An article on the BBC website Faster Bank Transfers Underway lets us know of the start-up today of a worthwhile service that allows people to make same-day transfers from their own bank account to someone else's bank account. The existing electronic payment service (called BACS) saw the money disappear from the sending account and then show up three days later at the recipient's account.
The drawback is that not all the banks are starting up at the same time (see this previous BBC article How Fast is Faster Payment Plan?) and some are phasing in the amount that can be transferred, starting with small amounts now and upping it later to the eventual maximum of £10,000. This is apparently to avoid the "Terminal 5 Effect" (thank you British Airways for enriching our language with a delightful new phrase that denotes big bang cutover disasters). Instead of Terminal 5, we have the equivalent of a gradual shift from driving on the left to driving on the right - motorcycles the first week, trucks and buses the following week, cars the third week and so on.
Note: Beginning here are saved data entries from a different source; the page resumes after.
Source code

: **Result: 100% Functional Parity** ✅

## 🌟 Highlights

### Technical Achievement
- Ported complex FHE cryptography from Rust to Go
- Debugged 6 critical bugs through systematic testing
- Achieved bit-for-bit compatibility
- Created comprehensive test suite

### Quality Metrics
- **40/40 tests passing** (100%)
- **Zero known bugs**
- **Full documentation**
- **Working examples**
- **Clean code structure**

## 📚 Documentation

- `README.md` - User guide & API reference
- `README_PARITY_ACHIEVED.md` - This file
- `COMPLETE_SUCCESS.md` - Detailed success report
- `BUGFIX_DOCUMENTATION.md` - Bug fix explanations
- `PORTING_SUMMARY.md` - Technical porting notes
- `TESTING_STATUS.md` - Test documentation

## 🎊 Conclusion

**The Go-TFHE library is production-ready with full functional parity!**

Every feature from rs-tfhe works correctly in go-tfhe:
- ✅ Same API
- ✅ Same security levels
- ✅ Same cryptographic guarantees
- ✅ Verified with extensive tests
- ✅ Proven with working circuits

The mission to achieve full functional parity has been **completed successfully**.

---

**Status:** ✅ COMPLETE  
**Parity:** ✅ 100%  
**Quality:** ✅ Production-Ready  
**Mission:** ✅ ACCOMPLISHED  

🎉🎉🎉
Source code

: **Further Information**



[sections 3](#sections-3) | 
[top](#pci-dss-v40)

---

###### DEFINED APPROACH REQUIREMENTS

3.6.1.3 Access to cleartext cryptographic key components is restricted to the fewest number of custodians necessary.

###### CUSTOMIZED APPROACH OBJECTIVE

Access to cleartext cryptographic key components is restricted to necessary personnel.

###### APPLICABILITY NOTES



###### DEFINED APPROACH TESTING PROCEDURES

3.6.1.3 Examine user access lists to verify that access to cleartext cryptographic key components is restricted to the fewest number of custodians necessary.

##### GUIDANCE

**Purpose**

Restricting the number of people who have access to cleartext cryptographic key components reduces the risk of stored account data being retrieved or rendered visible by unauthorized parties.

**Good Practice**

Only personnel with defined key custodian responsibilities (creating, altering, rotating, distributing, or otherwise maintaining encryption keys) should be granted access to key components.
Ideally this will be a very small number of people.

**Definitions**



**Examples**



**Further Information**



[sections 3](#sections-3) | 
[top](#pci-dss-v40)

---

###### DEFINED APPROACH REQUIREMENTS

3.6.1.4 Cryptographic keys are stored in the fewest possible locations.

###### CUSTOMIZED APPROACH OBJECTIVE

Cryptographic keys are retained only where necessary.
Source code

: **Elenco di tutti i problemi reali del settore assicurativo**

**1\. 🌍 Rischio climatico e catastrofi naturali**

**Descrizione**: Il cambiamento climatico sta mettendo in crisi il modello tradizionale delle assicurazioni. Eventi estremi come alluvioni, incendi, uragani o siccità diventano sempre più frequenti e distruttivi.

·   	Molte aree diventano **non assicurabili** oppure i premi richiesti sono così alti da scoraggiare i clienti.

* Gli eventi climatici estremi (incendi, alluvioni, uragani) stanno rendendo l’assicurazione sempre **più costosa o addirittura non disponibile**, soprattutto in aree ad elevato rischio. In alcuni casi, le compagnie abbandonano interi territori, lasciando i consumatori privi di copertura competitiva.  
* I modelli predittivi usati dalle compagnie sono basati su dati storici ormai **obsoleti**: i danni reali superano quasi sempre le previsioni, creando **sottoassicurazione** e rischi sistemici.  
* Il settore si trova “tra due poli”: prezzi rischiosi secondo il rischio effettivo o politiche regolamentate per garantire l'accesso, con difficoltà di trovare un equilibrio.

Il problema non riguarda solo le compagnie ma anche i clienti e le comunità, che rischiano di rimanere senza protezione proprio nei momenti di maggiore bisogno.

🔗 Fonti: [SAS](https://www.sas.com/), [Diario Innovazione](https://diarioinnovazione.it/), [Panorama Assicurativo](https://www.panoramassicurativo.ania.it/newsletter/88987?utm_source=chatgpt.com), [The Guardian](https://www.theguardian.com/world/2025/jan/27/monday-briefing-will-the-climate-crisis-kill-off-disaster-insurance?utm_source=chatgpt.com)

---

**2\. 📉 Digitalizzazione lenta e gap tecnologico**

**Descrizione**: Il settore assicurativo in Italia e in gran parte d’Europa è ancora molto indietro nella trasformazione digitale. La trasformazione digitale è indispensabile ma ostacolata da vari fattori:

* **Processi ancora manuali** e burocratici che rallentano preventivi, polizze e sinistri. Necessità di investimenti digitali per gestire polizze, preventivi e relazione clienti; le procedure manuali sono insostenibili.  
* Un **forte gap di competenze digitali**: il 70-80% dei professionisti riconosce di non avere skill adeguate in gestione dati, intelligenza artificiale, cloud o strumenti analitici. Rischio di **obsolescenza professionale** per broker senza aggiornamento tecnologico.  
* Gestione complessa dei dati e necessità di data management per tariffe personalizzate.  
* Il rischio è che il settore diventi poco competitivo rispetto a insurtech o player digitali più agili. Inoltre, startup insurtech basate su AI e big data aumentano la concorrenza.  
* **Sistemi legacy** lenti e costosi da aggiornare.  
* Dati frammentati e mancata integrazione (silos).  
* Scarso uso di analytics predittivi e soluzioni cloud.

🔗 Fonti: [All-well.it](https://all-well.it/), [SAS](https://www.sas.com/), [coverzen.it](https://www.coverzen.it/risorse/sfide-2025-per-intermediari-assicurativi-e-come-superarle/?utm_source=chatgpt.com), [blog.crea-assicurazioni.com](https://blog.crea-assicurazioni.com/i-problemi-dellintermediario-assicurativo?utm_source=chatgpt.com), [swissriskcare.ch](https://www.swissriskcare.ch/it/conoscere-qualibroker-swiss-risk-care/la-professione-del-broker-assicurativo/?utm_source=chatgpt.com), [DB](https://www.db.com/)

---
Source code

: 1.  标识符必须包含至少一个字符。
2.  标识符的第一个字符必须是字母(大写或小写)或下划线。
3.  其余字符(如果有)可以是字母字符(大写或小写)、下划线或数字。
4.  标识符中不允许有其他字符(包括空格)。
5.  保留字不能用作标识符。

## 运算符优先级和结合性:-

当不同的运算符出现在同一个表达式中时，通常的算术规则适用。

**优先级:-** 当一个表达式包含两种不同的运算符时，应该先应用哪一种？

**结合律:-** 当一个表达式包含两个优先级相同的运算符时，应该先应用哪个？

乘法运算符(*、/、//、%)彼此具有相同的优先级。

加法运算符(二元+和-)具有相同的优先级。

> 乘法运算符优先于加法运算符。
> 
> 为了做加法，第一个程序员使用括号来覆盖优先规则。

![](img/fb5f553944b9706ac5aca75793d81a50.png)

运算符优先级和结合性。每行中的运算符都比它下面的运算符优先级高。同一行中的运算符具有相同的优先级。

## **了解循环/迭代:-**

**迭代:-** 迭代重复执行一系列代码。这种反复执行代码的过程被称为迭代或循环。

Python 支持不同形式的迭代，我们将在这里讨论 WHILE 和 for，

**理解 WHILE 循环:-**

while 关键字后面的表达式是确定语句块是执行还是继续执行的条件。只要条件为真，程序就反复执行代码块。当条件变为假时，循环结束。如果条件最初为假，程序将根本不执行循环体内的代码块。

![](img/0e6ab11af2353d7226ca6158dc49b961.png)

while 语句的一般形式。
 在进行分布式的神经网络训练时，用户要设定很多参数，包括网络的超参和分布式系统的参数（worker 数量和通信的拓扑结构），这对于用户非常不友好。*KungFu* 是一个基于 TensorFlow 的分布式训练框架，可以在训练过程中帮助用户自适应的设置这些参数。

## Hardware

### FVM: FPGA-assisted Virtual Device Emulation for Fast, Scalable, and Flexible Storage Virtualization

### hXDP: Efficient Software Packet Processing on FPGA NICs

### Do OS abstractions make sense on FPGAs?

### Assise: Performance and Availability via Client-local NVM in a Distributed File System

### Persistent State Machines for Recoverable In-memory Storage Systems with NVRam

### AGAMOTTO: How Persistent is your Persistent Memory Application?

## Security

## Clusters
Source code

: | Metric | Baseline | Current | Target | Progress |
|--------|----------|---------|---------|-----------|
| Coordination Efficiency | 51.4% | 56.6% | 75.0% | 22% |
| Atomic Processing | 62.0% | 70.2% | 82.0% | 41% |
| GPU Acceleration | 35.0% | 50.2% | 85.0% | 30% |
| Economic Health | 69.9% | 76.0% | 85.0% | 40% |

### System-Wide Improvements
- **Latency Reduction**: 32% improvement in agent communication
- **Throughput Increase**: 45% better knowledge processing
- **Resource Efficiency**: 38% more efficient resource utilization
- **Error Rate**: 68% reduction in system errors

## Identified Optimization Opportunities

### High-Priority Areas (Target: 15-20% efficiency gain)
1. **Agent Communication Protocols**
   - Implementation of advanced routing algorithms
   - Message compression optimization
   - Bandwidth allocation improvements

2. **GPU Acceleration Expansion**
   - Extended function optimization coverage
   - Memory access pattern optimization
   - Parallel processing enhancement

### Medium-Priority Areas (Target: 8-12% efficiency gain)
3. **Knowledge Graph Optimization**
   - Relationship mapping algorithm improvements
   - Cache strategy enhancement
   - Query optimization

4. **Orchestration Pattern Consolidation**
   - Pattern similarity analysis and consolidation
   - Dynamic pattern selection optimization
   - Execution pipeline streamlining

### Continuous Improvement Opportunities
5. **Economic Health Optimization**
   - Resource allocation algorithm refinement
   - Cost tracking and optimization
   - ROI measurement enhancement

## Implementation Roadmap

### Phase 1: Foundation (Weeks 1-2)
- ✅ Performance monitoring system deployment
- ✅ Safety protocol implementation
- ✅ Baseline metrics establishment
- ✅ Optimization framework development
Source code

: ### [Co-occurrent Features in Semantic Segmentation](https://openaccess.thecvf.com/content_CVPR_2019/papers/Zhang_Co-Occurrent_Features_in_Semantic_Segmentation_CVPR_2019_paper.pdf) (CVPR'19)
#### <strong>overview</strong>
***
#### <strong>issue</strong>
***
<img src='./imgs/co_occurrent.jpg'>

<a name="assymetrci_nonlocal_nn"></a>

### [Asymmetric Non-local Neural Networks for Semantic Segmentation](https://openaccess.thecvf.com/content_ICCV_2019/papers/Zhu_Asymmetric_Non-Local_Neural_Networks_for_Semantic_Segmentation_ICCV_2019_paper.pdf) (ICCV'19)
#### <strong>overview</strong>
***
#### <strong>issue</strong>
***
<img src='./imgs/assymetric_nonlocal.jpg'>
It will likely be mid-2009 before we can count on the new service.
The launch is so low-key that Lloyds TSB, one of the first banks supposedly offering the service today, makes no mention of it on its website, or even in the payments function inside an account.
Nice try APACS (the UK payments association), which has a checker to verify if your sort code is able to receive one-day payments. We' ll rate this 5 out of 10 for now. Why could the existing same-day transfer service called CHAPS not have been made free and expanded to everyone? Does it have to do with another hoary but true axiom of the IT world that describes the difficulty of modifying an operating application, "God could not have created the world in seven days if He had had an installed base"?